The micro-Doppler signal, as the signature of the propellers is called, still contains a lot of noise. And a single measurement is not enough. Small birds can flutter their wings quickly, or a flock of birds can create a micro-Doppler signature that looks like a drone.

“We could do a simple approximation that determines that all objects with a micro-Doppler signature above a certain threshold are drones, and the rest are birds. That would be okay, but not very robust,” José Navarro says.

This is where the ML model comes into the picture. To collect training data, José Navarro and his colleagues have flown drones around their radar, producing around 200 datasets.

“From the drone’s GPS, we have the ground truth that we can combine with radar data during flight. That way, we can use supervised machine learning to teach a model to recognize the drone.”

In addition to the crucial micro-Doppler signature, the model is trained on variables such as the radar cross section and the object’s trajectory. But not all information goes into the model.

“We try to be very careful about what variables we use. For example, if we provide the information about how high the drone is flying, then we risk the model learning that drones never fly higher than 120 meters, as our drones do. But that may not be the case when the model is put into use,” José Navarro says.

“So we remove height from training data, but that also means that we have less information to train on. So we try to strike a meaningful balance.”

Supported by rules

The result is a random forest model that provides a better estimate of what the radar has intercepted.

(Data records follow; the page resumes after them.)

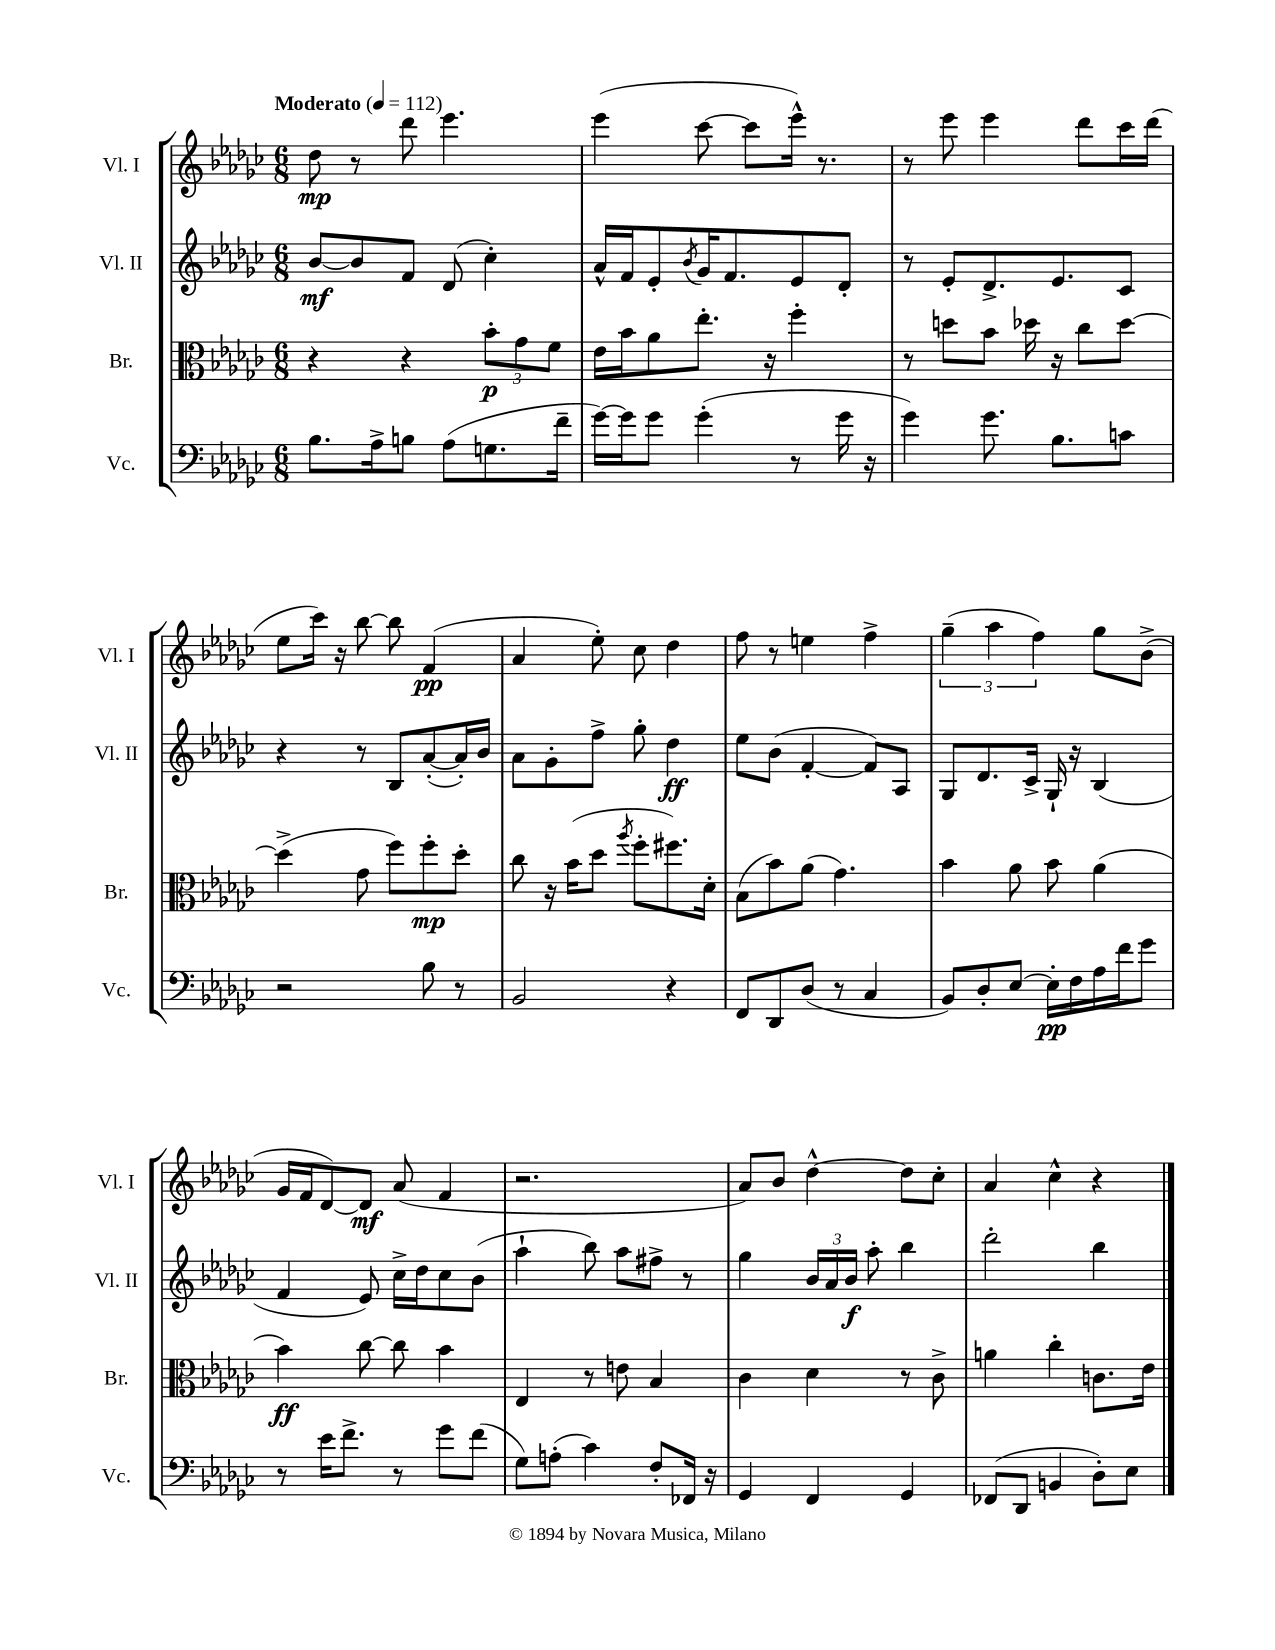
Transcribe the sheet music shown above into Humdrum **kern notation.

**kern	**kern	**kern	**kern
*staff4	*staff3	*staff2	*staff1
*clefF4	*clefC3	*clefG2	*clefG2
*k[b-e-a-d-g-c-]	*k[b-e-a-d-g-c-]	*k[b-e-a-d-g-c-]	*k[b-e-a-d-g-c-]
*M6/8	*M6/8	*M6/8	*M6/8
*MM112	*MM112	*MM112	*MM112
8.B-	4r	[8b-	8dd-
.	.	8b-]	8r
16A-^	.	.	.
8B	4r	8f	8ddd-
(8A-	.	(8d-	4.eee-
8.G	12b-'	4cc-')	.
.	12g-	.	.
.	12f	.	.
16f~	.	.	.
=	=	=	=
[16g-)	16e-	16a-^^	(4eee-
16g-]	16b-	16f	.
8g-	8a-	8e-'	.
.	.	8qb-	.
(4g-'	8.ee-'	16g-	[8ccc-
.	.	8.f	.
.	.	.	8ccc-]
.	16r	.	.
8r	4ff'	8e-	16eee-^^)
.	.	.	8.r
16g-	.	8d-'	.
16r	.	.	.
=	=	=	=
4g-)	8r	8r	8r
.	8dd	8e-'	8eee-
8.g-	8b-	8.d-^	4eee-
.	16dd-	.	.
8.B-	16r	8.e-	.
.	8cc-	.	8ddd-
8c	[8dd-	8c-	16ccc-
.	.	.	(16ddd-
=	=	=	=
2r	(4dd-^]	4r	8ee-
.	.	.	16ccc-)
.	.	.	16r
.	8g-	8r	[8bb-
.	8ff)	8B-	8bb-]
8B-	8ff'	([8a-'	(4f
8r	8dd-'	16a-'])	.
.	.	16b-	.
=	=	=	=
2BB-	8cc-	8a-	4a-
.	16r	8g-'	.
.	(16b-	.	.
.	8dd-	8ff^	8ee-')
.	8qaa-	.	.
.	8ff'	8gg-'	8cc-
4r	8.ff#)	4dd-	4dd-
.	16d-'	.	.
=	=	=	=
8FF	(8B-	8ee-	8ff
8DD-	8b-)	(8b-	8r
(8D-	(8a-	[4f'	4ee
8r	4.g-)	.	.
4C-	.	8f])	4ff^
.	.	8A-	.
=	=	=	=
8BB-)	4b-	8G-	(6gg-~
8D-'	.	8.d-	.
.	.	.	6aa-
[8E-	8a-	.	.
.	.	16c-^	.
.	.	.	6ff)
16E-']	8b-	16G-`	.
16F	.	16r	.
16A-	(4a-	(4B-	8gg-
16f	.	.	.
8g-	.	.	(8b-^
=	=	=	=
8r	4b-)	4f	16g-
.	.	.	16f
16e-	.	.	[8d-)
8.f^	.	.	.
.	[8cc-	8e-)	8d-]
8r	8cc-]	16cc-^	(8a-
.	.	16dd-	.
8g-	4b-	8cc-	4f
(8f	.	(8b-	.
=	=	=	=
8G-)	4E-	4aa-`	2.r
(8A'	.	.	.
4c-)	8r	8bb-)	.
.	8e	8aa-	.
8F'	4B-	8ff#^	.
16FF-	.	8r	.
16r	.	.	.
=	=	=	=
4GG-	4c-	4gg-	8a-)
.	.	.	8b-
4FF	4d-	24b-	[4dd-^^
.	.	24a-	.
.	.	24b-	.
.	.	8aa-'	.
4GG-	8r	4bb-	8dd-]
.	8c-^	.	8cc-'
=	=	=	=
(8FF-	4a	2ddd-'	4a-
8DD-	.	.	.
4BB	4cc-'	.	4cc-^^
8D-')	8.c	4bb-	4r
8E-	.	.	.
.	16e-	.	.
==	==	==	==
*-	*-	*-	*-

The model is supported by a set of rules to help avoid mistakes. If a drone e.g. flies far enough from the radar, the micro-Doppler measurement can become so weak that it ends up being classified as a bird.

“We have tried a rule that says that as soon as an object is classified as a drone, it continues to be a drone. It prevents drones from turning into birds. But the downside is that a misclassified bird continues to be a drone. So this is something we’re working hard to solve,” José Navarro explains.

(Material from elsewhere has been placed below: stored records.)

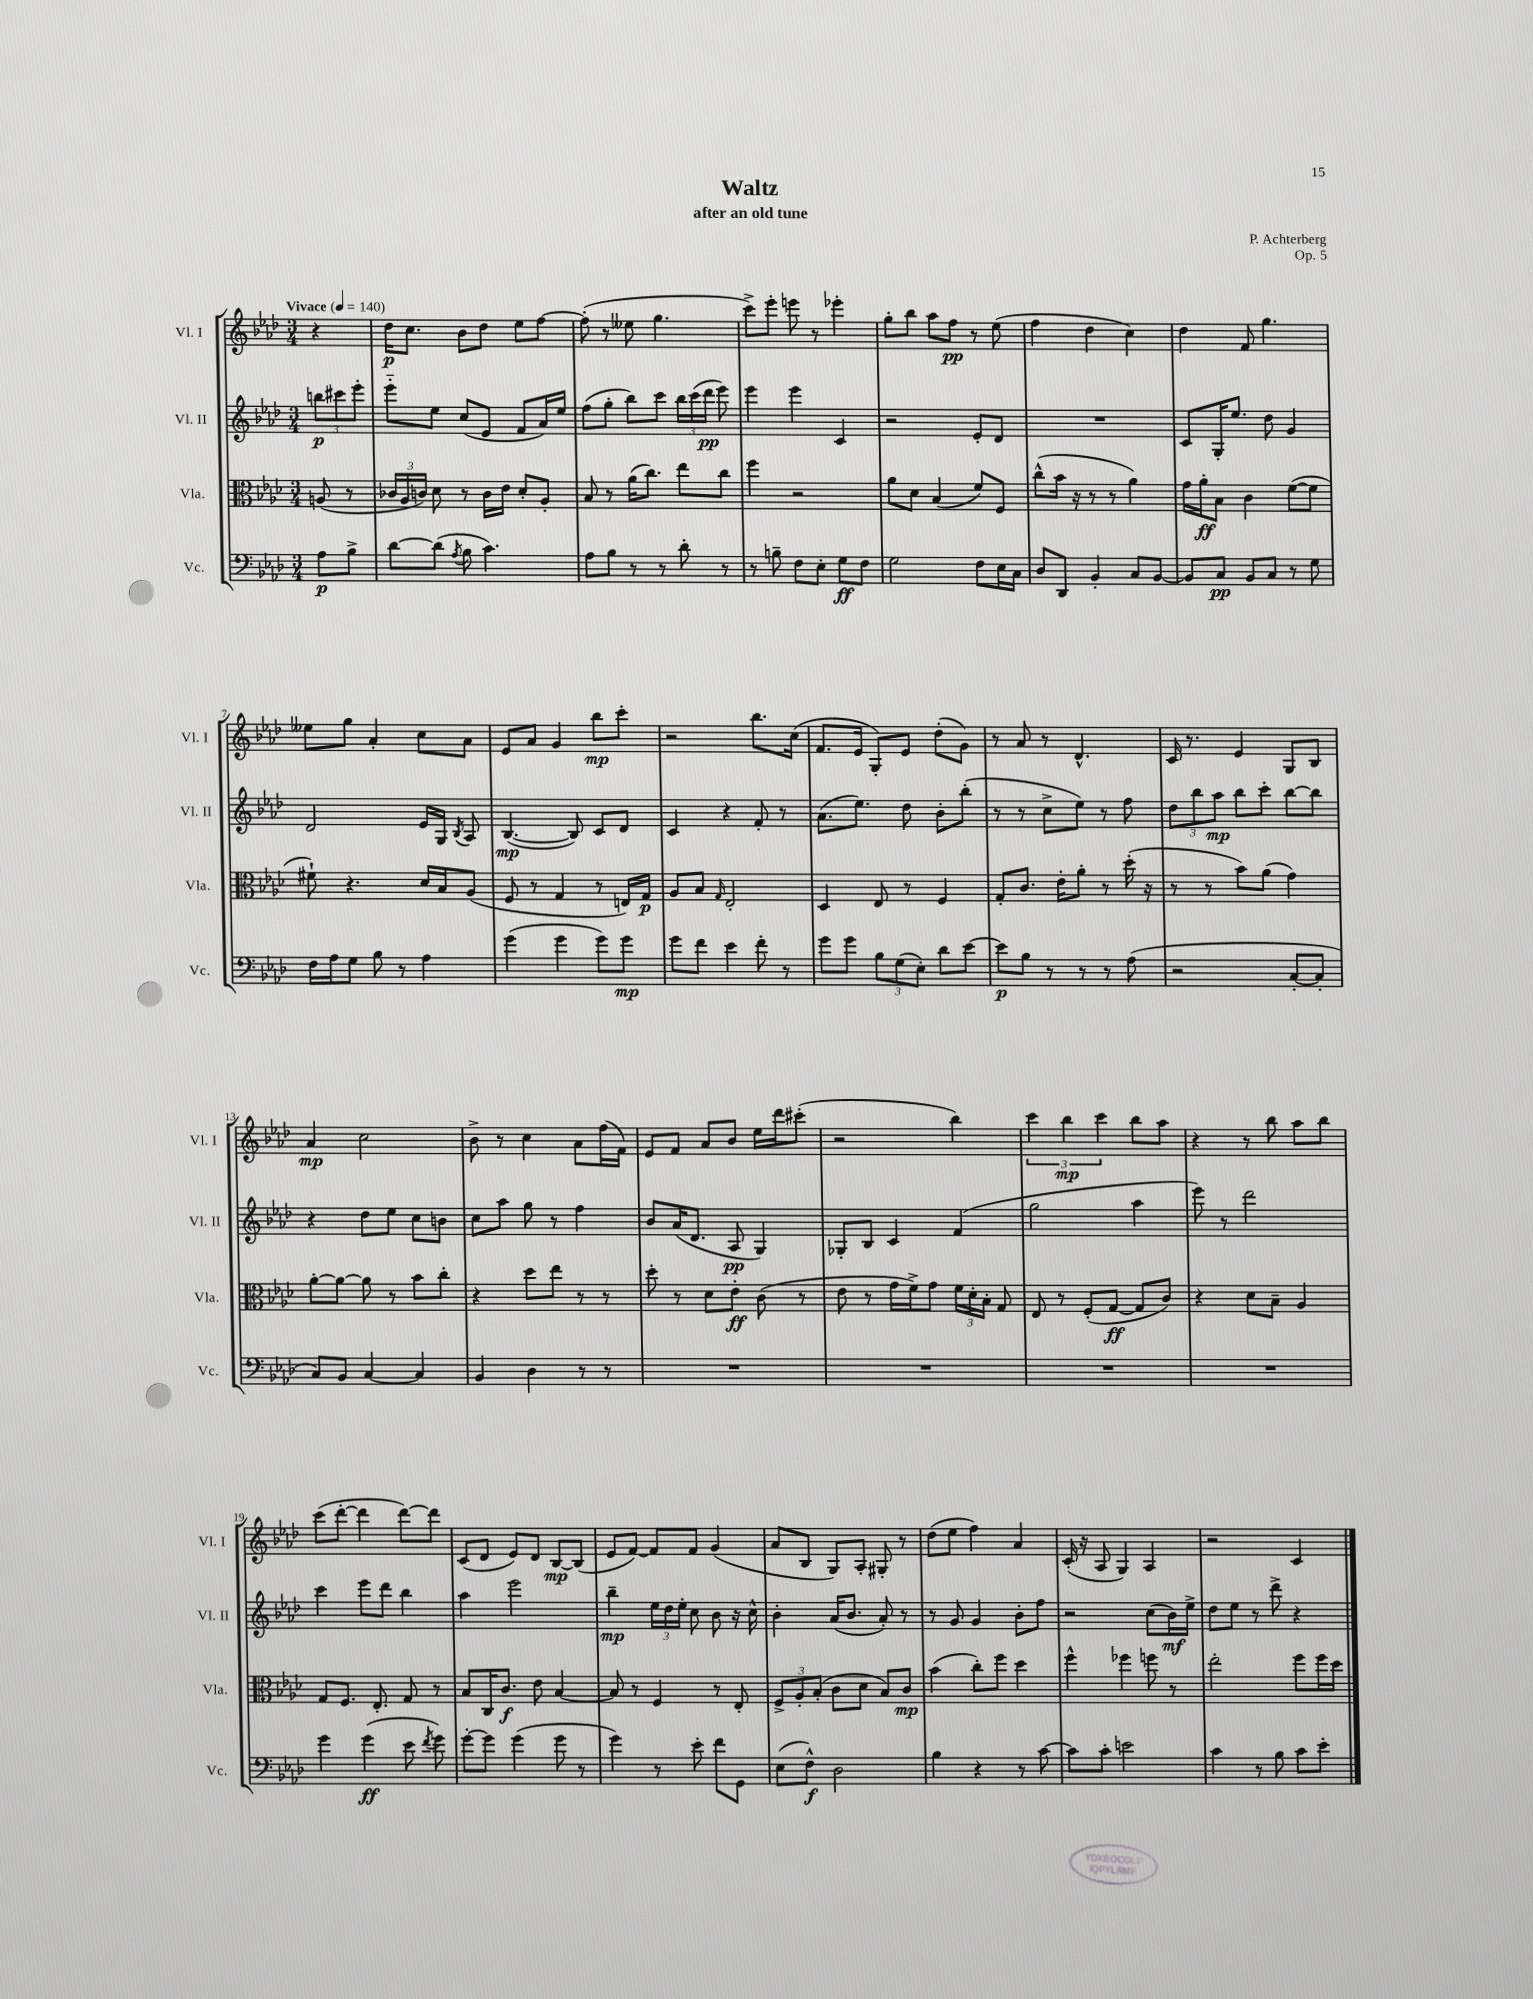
\header { title = "Waltz" composer = "P. Achterberg" subtitle = "after an old tune" opus = "Op. 5" }
<<
\new StaffGroup <<
\new Staff = "s0" \with { instrumentName = "Vl. I" shortInstrumentName = "Vl. I" } {
    \clef treble \key aes \major \numericTimeSignature \time 3/4 \partial 4 \tempo "Vivace" 4 = 140
    \autoBeamOff r4 |
    des''16[\p c''8.] bes'8[ des''8] ees''8[ f''8]~ |
    f''8-.( r8 eeses''8 g''4. |
    c'''8[->) ees'''8]-. e'''8 r8 ees'''4-. |
    g''8[-. bes''8] aes''8[ f''8]\pp r8 ees''8( |
    f''4 des''4 c''4) |
    des''4 f'8 g''4. |
    eeses''8[ g''8] aes'4-. c''8[ aes'8] |
    ees'8[ aes'8] g'4 bes''8[\mp c'''8]-. |
    r2 bes''8.[ c''16]( |
    f'8.[ ees'16] g8[-.) ees'8] des''8[-.( g'8]) |
    r8 aes'8 r8 des'4.-^ |
    c'16 r8. ees'4 g8[ bes8] |
    aes'4\mp c''2 |
    bes'8-> r8 c''4 aes'8[ f''16( f'16]) |
    ees'8[ f'8] aes'8[ bes'8] ees''16[ des'''16 cis'''8]-.( |
    r2 bes''4) |
    \tuplet 3/2 { c'''4 bes''4\mp c'''4 } bes''8[ aes''8] |
    r4 r8 bes''8 aes''8[ bes''8] |
    c'''8[( des'''8]~-. des'''4 des'''8[~) des'''8] |
    c'8[( des'8] ees'8[) des'8] bes8[~\mp bes8]( |
    ees'8[ f'8]~) f'8[ f'8] g'4( |
    aes'8[ bes8] g8[) aes8]-. gis8-. r8 |
    des''8[( ees''8] f''4) aes'4 |
    c'16-.( r16 aes8 g4) aes4 |
    r2 c'4 \bar "|." |
}
\new Staff = "s1" \with { instrumentName = "Vl. II" shortInstrumentName = "Vl. II" } {
    \clef treble \key aes \major \numericTimeSignature \time 3/4 \partial 4
    \autoBeamOff \tuplet 3/2 { b''8[\p cis'''8 ees'''8]-. } |
    ees'''8[-_ ees''8] c''8[( ees'8] f'8[ aes'16) ees''16] |
    f''8[( g''8]-. bes''8[) c'''8] \tuplet 3/2 { bes''16[ c'''16( des'''16]\pp } ees'''8) |
    ees'''4 ees'''4 c'4 |
    r2 ees'8[-. des'8] |
    R2. |
    c'8[ g16-. ees''8.] des''8 g'4 |
    des'2 ees'16[ g16] \acciaccatura { bes8 } aes8 |
    bes4.~\mp( bes8) c'8[ des'8] |
    c'4 r4 f'8-. r8 |
    aes'8.[( ees''8.]) des''8 bes'8[-. bes''8]-.( |
    r8 r8 c''8[-> ees''8]) r8 f''8 |
    \tuplet 3/2 { des''8[ bes''8 aes''8]\mp } bes''8[ c'''8]-. bes''8[~ bes''8] |
    r4 des''8[ ees''8] c''8[ b'8] |
    c''8[ aes''8] g''8 r8 f''4 |
    bes'8[ aes'16( des'8.] aes8\pp g4) |
    ges8[-. bes8] c'4 f'4( |
    g''2 aes''4 |
    ees'''8) r8 des'''2 |
    c'''4 ees'''8[ des'''8] bes''4 |
    aes''4 ees'''2 |
    bes''4--\mp \tuplet 3/2 { ees''16[ des''16 ees''16]-. } c''8 bes'8 r16 c''16-^ |
    bes'4-. aes'16[( bes'8.] aes'8-.) r8 |
    r8 g'8 g'4 bes'8[-. f''8] |
    r2 c''8[( bes'16\mf) ees''16]-> |
    des''8[ ees''8] r8 des'''8-> r4 \bar "|." |
}
\new Staff = "s2" \with { instrumentName = "Vla." shortInstrumentName = "Vla." } {
    \clef alto \key aes \major \numericTimeSignature \time 3/4 \partial 4
    \autoBeamOff a8( r8 |
    \tuplet 3/2 { ces'16[ aes16 c'16]) } des'8 r8 c'16[ ees'16] des'8[-. aes8]-. |
    bes8 r8 aes'16[( c''8.]) ees''8[ c''8] |
    f''4 r2 |
    aes'8[ des'8] bes4( f'8[) f8] |
    c''8[-^( bes'16] r16 r8 r8 aes'4) |
    g'16[ aes'16-.\ff bes8] c'4 f'8[~( f'8] |
    fis'8-!) r4. des'16[ bes16 aes8]( |
    f8 r8 g4 r8 e16[) g16]\p |
    aes8[ bes8] \grace { g16 } ees2-. |
    des4 ees8 r8 f4 |
    g8[-. c'8.] ees'16[-. aes'8]-. r8 des''16-.( r16 |
    r8 r8 bes'8[) aes'8]( g'4) |
    aes'8[~-. aes'8]~ aes'8 r8 bes'8[ c''8]-. |
    r4 des''8[ ees''8] r8 r8 |
    des''8-. r8 des'8[ ees'8]-.\ff c'8( r8 |
    ees'8 r8 g'16[ f'16->) g'8] \tuplet 3/2 { f'16[ des'16-. bes16]-. } g8 |
    ees8 r8 f8[-.( g8]~\ff g8[ c'8]) |
    r4 des'8[ bes8]-- aes4 |
    g8[ f8.] ees8.-. g8 r8 |
    bes8[ c16 c'8.]\f ees'8 bes4~ |
    bes8 r8 f4 r8 ees8-. |
    \tuplet 3/2 { f8[-> aes8-. bes8]-.( } c'8[ des'8] bes8[) c'8]\mp |
    bes'4( c''8[-.) f''8] des''4 |
    f''4-^ fes''4 f''8 r8 |
    ees''2-. f''8[ f''16 des''16] \bar "|." |
}
\new Staff = "s3" \with { instrumentName = "Vc." shortInstrumentName = "Vc." } {
    \clef bass \key aes \major \numericTimeSignature \time 3/4 \partial 4
    \autoBeamOff aes8[\p bes8]-> |
    des'8[~ des'8]( \acciaccatura { aes8 } bes8 c'4.) |
    aes8[ bes8] r8 r8 des'8-. r8 |
    r8 b8-- f8[ ees8]-. g8[\ff f8] |
    g2 f8[ ees16 c16] |
    des8[ des,8] bes,4-. c8[ bes,8]~ |
    bes,8[ c8]\pp bes,8[ c8] r8 g8 |
    f16[ aes16 g8] bes8 r8 aes4 |
    g'4( g'4 g'8[) g'8]\mp |
    g'8[ f'8] ees'4 f'8-. r8 |
    g'8[ g'8] \tuplet 3/2 { bes8[ g8( ees8]-.) } des'8[ ees'8]~ |
    ees'8[\p bes8] r8 r8 r8 aes8( |
    r2 c8[~-. c8]-. |
    c8[) bes,8] c4~ c4 |
    bes,4 des4 r8 r8 |
    R2. |
    R2. |
    R2. |
    R2. |
    g'4 g'4\ff( ees'8 \acciaccatura { f'8 } g'8) |
    g'8[~-. g'8] g'4( g'8 r8 |
    g'4) r8 ees'8-. f'8[ g,8] |
    ees8[( f8]-^\f) des2 |
    bes4 r4 r8 c'8~ |
    c'8[ c'8]-. e'2 |
    c'4 r8 bes8 c'8[ ees'8]-. \bar "|." |
}
>>
>>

Ultimately, it will be up to the customer to decide on the balance between false positives and false negatives.

Robust regardless of the location

In general, Weibel aims to make the most robust general model that works no matter where it is used.

“If you optimize a model for a specific location, you get better performance. But we would rather spend our energy on a model with which all customers can achieve good results,” José Navarro says.

“When we first trained the model, we flew drones at the Hans Christian Andersen Airport in Odense, where we were able to fly them without a lot of complications caused by cars and so on. But if we use the same model that was trained in Odense here in Oslo, then it will think that there are a lot of drones hovering over the rooftops, because there are a lot of rooftop fans.”

Instead of training a model for Odense and a model for Oslo, Weibel is taking all the data and training a model that is used in both places. This may mean that stationary drones are not captured, or that fans are classified as drones, but it will generally mean there are fewer errors, José Navarro says.

Just as rooftop fans can imitate drones, wind turbines in radar data can be easily confused with a helicopter hovering in the air. Therefore, Weibel is generally also trying to get customers to accept a classification with several classes—which, for example, says that an object is either a helicopter or a wind turbine.

“Reducing the number of possible classes is an interesting prospect in itself,” José Navarro says.

“Instead of taking a shortcut and making an uncertain decision, we would rather pass that information on to the user, who can then, for example, check a database of wind turbines to make the final decision in the case.”